Very nice Wilma! I think surface and bottom temperature responses would be good to plot. Like you said, not because it's core to the mechanism, more for community interest. Not necessarily on same plot either; maybe we want T and S changes for both WIND+ and WIND- on same plot. So one Fig. for surface, one for bottom.

adele-morrison commented 2 years ago

Haha Matt, I was literally writing this at the same time. :)

For the bottom temperature plot, how well can we explain these changes?

The warming regions I think can be easily linked to the changing vertical heat fluxes associated with the change in the lower overturning cell. i.e. Increased winds -> enhancement of lower cell -> warming in upper ocean near and downstream of DSW production regions.

For the cooling (i.e West Antarctica and much of eastern East Antarctica), I'm less sure of the mechanism. I think it may just be that the isopycnals are being pushed down against the coast. It would be interesting to see if this cooling is coming from the zonal, not meridional component of the change. If it is a heaving signal, do we want to show that by plotting a transect somewhere, or calculating the heave component of the temperature change?

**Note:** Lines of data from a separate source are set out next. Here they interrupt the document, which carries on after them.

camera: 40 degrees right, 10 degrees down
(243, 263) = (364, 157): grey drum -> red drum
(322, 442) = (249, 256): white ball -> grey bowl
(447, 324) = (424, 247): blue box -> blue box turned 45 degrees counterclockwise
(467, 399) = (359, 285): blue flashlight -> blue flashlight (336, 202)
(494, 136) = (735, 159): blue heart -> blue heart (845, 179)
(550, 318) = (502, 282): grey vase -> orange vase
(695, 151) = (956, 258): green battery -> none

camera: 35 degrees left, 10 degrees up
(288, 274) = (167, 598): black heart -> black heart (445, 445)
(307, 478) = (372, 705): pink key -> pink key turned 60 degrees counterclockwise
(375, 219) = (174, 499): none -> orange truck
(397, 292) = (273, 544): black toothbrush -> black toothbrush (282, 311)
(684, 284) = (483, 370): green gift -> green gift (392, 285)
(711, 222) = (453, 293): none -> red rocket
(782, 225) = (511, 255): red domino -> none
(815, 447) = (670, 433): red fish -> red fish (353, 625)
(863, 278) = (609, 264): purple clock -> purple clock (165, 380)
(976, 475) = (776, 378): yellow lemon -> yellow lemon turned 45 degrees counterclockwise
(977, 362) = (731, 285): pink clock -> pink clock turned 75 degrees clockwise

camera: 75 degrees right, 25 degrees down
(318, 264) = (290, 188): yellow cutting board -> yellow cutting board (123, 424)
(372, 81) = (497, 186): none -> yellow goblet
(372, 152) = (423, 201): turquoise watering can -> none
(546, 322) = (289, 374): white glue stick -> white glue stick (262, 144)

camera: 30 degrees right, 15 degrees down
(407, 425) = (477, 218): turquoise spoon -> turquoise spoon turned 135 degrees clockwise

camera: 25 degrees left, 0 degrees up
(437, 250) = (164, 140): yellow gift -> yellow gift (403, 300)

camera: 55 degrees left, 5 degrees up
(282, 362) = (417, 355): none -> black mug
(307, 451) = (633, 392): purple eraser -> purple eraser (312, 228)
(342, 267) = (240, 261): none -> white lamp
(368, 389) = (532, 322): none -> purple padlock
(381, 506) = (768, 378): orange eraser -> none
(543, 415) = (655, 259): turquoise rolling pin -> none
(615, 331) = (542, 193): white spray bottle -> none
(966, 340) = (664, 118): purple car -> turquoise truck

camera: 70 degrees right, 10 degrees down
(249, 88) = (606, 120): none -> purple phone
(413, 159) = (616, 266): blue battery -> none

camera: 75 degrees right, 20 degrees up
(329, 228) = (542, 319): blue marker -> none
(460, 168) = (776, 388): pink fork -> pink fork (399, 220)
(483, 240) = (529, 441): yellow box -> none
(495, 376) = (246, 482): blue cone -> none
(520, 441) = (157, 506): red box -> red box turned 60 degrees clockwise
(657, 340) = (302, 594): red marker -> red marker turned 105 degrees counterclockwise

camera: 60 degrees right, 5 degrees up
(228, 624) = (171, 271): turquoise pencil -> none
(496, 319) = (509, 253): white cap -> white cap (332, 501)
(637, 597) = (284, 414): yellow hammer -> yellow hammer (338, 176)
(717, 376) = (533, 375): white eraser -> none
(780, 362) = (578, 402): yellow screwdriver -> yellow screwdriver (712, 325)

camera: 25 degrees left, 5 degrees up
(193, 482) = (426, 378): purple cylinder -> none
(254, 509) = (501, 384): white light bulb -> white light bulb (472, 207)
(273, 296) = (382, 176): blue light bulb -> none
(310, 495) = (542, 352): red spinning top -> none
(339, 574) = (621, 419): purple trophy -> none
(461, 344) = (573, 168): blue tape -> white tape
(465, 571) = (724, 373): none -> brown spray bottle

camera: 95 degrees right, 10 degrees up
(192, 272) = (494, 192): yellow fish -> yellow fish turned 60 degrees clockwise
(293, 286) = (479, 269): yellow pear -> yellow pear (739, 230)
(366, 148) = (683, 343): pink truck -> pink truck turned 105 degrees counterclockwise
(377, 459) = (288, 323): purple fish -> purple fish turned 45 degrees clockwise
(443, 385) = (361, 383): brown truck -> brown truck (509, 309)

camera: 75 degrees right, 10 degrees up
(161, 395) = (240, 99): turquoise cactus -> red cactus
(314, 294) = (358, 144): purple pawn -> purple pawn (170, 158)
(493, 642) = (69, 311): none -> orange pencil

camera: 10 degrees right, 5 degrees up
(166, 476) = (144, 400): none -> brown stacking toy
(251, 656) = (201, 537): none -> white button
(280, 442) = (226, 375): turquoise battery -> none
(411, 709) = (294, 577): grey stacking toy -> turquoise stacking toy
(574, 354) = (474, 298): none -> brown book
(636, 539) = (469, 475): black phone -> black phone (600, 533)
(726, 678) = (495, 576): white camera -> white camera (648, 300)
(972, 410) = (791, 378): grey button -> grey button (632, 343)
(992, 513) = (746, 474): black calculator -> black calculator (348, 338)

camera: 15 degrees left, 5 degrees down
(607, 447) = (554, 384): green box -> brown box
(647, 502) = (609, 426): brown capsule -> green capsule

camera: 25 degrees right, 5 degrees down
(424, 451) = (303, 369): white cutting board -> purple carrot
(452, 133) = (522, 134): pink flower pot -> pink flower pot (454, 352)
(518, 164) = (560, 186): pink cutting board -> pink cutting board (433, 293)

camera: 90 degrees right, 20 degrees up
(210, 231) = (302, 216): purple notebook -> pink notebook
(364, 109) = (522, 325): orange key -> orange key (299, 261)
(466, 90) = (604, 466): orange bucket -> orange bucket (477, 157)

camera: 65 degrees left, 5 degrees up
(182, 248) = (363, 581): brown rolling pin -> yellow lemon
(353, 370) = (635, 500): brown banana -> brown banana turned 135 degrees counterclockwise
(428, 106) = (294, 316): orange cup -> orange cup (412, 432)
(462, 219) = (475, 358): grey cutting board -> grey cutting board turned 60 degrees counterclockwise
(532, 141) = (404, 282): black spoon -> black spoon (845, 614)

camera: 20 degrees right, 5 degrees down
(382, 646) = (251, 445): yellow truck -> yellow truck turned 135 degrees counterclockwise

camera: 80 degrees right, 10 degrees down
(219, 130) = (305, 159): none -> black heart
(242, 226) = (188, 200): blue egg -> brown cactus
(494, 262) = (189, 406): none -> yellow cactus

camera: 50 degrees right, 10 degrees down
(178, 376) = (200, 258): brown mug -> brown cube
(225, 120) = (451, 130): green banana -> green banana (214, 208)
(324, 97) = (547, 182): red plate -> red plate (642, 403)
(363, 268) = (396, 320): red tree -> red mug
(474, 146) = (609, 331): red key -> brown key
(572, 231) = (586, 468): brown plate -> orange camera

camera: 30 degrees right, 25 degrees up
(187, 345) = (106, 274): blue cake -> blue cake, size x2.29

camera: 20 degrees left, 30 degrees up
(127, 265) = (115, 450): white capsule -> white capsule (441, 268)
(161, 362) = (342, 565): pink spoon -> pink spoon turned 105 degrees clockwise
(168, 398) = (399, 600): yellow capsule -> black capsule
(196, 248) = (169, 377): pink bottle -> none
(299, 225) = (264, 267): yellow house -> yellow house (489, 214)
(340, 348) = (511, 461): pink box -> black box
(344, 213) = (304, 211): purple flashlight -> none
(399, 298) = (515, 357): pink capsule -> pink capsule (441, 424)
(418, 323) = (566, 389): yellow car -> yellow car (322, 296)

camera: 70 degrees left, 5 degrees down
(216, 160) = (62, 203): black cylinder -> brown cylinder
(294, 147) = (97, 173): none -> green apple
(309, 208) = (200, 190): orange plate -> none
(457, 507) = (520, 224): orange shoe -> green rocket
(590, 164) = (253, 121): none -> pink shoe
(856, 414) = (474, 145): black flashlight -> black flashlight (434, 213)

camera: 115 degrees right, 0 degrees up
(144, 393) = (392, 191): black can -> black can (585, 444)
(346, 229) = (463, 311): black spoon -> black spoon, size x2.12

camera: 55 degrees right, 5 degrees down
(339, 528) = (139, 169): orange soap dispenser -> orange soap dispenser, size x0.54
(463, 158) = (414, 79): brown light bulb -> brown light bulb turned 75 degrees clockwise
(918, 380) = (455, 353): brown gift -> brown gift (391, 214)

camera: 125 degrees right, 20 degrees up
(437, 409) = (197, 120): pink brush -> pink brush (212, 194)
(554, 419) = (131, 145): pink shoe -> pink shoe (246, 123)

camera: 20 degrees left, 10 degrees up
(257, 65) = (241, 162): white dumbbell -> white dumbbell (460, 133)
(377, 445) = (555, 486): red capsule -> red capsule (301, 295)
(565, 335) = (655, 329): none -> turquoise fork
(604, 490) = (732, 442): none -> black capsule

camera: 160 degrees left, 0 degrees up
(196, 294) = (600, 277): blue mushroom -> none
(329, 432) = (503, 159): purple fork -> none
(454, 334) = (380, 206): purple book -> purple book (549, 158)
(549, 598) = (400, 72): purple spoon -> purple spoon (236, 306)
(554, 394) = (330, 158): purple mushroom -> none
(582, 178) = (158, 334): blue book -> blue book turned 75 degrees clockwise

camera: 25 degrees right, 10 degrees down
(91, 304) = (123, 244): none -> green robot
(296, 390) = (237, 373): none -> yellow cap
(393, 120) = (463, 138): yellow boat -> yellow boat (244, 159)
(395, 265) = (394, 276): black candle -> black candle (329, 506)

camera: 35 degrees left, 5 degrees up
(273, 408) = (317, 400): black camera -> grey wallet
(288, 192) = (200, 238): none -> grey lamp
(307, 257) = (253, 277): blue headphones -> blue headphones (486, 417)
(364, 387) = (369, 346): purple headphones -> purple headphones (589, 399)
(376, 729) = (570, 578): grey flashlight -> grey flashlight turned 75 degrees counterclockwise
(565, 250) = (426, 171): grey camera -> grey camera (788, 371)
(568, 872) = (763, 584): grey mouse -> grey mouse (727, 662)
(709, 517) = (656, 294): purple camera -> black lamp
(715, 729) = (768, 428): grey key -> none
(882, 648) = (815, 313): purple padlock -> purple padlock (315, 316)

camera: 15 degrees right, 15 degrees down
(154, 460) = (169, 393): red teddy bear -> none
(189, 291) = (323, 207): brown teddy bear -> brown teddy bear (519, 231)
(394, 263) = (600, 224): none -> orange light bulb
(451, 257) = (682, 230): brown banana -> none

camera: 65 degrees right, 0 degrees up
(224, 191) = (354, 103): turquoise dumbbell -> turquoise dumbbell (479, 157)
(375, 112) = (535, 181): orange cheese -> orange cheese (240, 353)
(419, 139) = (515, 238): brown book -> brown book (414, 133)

wghuneke commented 2 years ago

I prepared the temperature anomaly (at the surface and bottom) figure for WIND+ and WIND-:

Fig9_Temp_surface_bottom_anomaly

AndyHoggANU commented 2 years ago

Here is a revised Fig 8 that I have sent to Julia to review. Others might have comments. If yes, please post them here. Or comment in the pull request. Whatever ... Unknown-4

julia-neme commented 2 years ago

Looks great Andy, thank you! I think we had decided to show 12 month rolling mean though?

AndyHoggANU commented 2 years ago

Oh yeah, you’re right. Well, the code is there now — I just didn’t have time to extend to the other 3 potential versions. Did you want to do that, or should I?

PaulSpence commented 2 years ago

Figure of sea ice velocity and thickness anomalies: Screen Shot 2021-11-22 at 6 02 22 pm

Figure of sea ice transport (volume*velocity) and thickness anomalies: Screen Shot 2021-11-22 at 6 12 15 pm

I think the velocity offers more clarity than the transport.

adele-morrison commented 2 years ago

Yes the transport’s pretty small In the Ross. Thanks for checking! Looks like you got the velocities much smoother too, nice!

On Mon, Nov 22, 2021 at 6:15 PM, Paul Spence @.***> wrote:

Sea Ice Figure of velocity and thickness anomalies: [image: Screen Shot 2021-11-22 at 6 02 22 pm] https://user-images.githubusercontent.com/6644956/142819009-47448e99-539c-4b49-98a8-ed655595cf80.png

Sea Ice Figure of ice ice transport (volume*velocity) and thickness anomalies: [image: Screen Shot 2021-11-22 at 6 12 15 pm] https://user-images.githubusercontent.com/6644956/142819127-5136a274-9a67-4df3-a4ec-792f83ab2f1b.png

I think the velocity offers more clarity than the transport.